А сограждане решили, что все его попытки сохранить жизнь не более чем смертельная агония свихнувшегося старика, а отбирающие книги парни с толстенными шеями — всего лишь временное неудобство. Но с нетерпением ждали конца. Однажды, отправившись за покупками для старшего повара, я увидел, как головорезы правителя перевернули прилавок продавца овощей.

— Господи! — Торговец раскачивался над своим раскиданным товаром и, молитвенно подняв руки, причитал: — Избавь нашего дожа от страданий. Только, если можно, быстрее.

Когда подошел зеленщик помочь товарищу разложить на прилавке овощи, они стали обсуждать не вандалов, а кого Совет десяти выберет следующим дожем.

— Все кандидаты, как всегда, старики и нечисты на руку, — буркнул пострадавший торговец.

— А ты чего хотел? — согласился зеленщик. — Бандеро натыкается на стены, у Клеменци кровь на руках. А ты слышал что-нибудь про Фичино?

— Фичино из Флоренции? Ты не ошибся?

— Не волнуйся. Его кандидатура только для вида.

Марсилио Фичино был ученым, которому покровительствовал Джованни Медичи. Он обучал идеям Платона и теории, которую называл вселенской любовью, как он утверждал, управляющей миропорядком.

— Фичино — выдающийся человек, — покачал головой торговец овощами. — Жаль, что ему не стать дожем.

Совет назвал Фичино только из уважения к семейству Медичи (и не исключено, планируя присоединиться к их поискам книги). Но все, включая самого Фичино и его покровителя, понимали, что его никогда не изберут. Хотя он был стар и страдал многими болезнями, однако недостаточно глуп и безнравствен.

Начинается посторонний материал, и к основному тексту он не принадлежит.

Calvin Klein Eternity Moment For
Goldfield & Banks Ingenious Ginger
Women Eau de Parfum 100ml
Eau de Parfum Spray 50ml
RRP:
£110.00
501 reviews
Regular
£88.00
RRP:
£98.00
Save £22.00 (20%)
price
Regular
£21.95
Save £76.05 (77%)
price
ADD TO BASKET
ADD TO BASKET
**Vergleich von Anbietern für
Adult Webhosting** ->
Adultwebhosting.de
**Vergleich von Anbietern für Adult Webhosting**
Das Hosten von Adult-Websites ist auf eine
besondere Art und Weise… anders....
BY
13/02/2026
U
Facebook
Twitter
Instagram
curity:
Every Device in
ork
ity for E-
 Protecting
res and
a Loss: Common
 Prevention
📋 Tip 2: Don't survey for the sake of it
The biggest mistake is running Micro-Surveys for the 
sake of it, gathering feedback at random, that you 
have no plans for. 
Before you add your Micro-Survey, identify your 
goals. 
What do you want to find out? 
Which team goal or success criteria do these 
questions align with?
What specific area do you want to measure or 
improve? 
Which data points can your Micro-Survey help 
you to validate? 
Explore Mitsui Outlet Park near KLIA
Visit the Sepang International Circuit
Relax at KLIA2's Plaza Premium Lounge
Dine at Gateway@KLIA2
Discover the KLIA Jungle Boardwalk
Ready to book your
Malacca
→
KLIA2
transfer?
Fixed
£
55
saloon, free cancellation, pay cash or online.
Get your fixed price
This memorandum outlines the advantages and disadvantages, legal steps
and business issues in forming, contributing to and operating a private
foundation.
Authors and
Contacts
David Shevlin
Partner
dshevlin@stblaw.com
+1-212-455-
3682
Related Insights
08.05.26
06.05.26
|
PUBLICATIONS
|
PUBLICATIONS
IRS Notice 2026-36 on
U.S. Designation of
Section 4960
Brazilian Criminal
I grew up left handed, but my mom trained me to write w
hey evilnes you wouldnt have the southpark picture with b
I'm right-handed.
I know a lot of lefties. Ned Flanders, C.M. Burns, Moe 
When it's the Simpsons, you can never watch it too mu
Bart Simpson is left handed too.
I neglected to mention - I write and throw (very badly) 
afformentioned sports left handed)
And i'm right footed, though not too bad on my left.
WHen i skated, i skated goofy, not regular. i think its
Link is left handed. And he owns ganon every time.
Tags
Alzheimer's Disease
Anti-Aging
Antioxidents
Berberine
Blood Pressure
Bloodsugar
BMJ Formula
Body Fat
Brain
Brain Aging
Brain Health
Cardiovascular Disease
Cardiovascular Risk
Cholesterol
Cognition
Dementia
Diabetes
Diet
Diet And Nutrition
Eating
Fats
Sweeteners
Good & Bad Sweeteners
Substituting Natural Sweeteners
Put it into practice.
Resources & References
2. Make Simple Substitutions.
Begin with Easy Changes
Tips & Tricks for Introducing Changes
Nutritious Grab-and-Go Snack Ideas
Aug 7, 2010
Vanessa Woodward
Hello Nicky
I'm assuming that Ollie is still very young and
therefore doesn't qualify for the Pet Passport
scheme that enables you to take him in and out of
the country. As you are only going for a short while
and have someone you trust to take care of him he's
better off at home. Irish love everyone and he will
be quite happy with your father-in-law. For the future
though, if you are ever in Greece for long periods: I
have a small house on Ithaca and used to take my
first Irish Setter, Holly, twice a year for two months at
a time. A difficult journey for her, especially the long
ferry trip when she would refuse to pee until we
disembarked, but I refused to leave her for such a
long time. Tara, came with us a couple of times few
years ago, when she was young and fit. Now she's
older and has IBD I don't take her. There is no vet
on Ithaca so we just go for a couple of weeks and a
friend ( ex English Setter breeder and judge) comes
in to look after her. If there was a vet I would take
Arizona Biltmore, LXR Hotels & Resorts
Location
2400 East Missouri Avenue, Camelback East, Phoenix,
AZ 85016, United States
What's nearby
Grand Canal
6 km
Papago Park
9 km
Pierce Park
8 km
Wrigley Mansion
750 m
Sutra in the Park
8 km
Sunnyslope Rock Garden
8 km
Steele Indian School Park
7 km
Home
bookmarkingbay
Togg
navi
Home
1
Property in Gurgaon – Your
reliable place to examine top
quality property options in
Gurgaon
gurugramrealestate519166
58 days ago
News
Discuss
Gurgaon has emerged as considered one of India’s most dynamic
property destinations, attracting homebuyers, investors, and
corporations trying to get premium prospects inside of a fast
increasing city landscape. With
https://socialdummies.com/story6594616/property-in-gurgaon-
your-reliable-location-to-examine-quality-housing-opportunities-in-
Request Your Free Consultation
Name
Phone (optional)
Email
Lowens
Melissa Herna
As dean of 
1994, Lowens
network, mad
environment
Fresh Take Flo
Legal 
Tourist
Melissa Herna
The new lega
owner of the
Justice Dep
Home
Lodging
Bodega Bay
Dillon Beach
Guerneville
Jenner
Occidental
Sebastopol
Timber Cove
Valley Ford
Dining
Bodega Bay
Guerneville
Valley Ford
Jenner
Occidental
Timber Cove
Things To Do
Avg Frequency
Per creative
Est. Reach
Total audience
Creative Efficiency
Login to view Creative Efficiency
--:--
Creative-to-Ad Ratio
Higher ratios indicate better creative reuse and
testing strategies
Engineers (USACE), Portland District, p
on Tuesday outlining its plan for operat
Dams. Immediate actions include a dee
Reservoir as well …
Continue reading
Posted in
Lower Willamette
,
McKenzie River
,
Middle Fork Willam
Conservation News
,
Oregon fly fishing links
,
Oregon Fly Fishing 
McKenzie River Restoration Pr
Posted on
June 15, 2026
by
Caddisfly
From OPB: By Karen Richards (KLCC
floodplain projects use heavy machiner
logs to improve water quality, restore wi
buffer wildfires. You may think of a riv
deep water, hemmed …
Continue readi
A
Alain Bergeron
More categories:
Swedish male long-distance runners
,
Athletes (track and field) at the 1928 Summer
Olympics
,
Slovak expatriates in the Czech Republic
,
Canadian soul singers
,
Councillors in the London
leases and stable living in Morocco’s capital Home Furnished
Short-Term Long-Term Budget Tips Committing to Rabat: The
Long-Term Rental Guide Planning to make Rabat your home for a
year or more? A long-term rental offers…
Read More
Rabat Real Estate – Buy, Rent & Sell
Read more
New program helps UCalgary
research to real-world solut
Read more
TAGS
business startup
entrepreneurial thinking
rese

Однажды, заправляя пасту сложным томатным соусом, старший повар небрежно заметил:

— Было бы забавно помешать в мутной воде чистой ложкой. — Поправил на голове колпак, улыбнулся своей странной улыбкой и продолжал взбивать сливки. Черт! Я понял, что он снова что-то затеял. Хотя дож еще не перешел в мир иной, Совет десяти решил, что он уже достаточно мертв, чтобы приступить к процедуре выборов. В день голосования синьор Ферреро составил для членов совета изысканное меню и лично участвовал в приготовлении каждого блюда. Весь день носился по кухне — то с серьезным лицом, то со своей странной улыбкой, и, помешав ложкой в одном месте, сняв пробу в другом, отдавал приказания, то и дело поправляя на голове свой колпак. Всю ночь в пряном маринаде вымачивалось неизвестное мясо, а с утра синьор Ферреро наколол его на вертел. Поливая кушанье темным соленым соусом, он бормотал себе под нос как алхимик. Наблюдая за ним, я пришел к печальному выводу, что мой наставник витает где-то очень далеко от данного места и настоящего момента.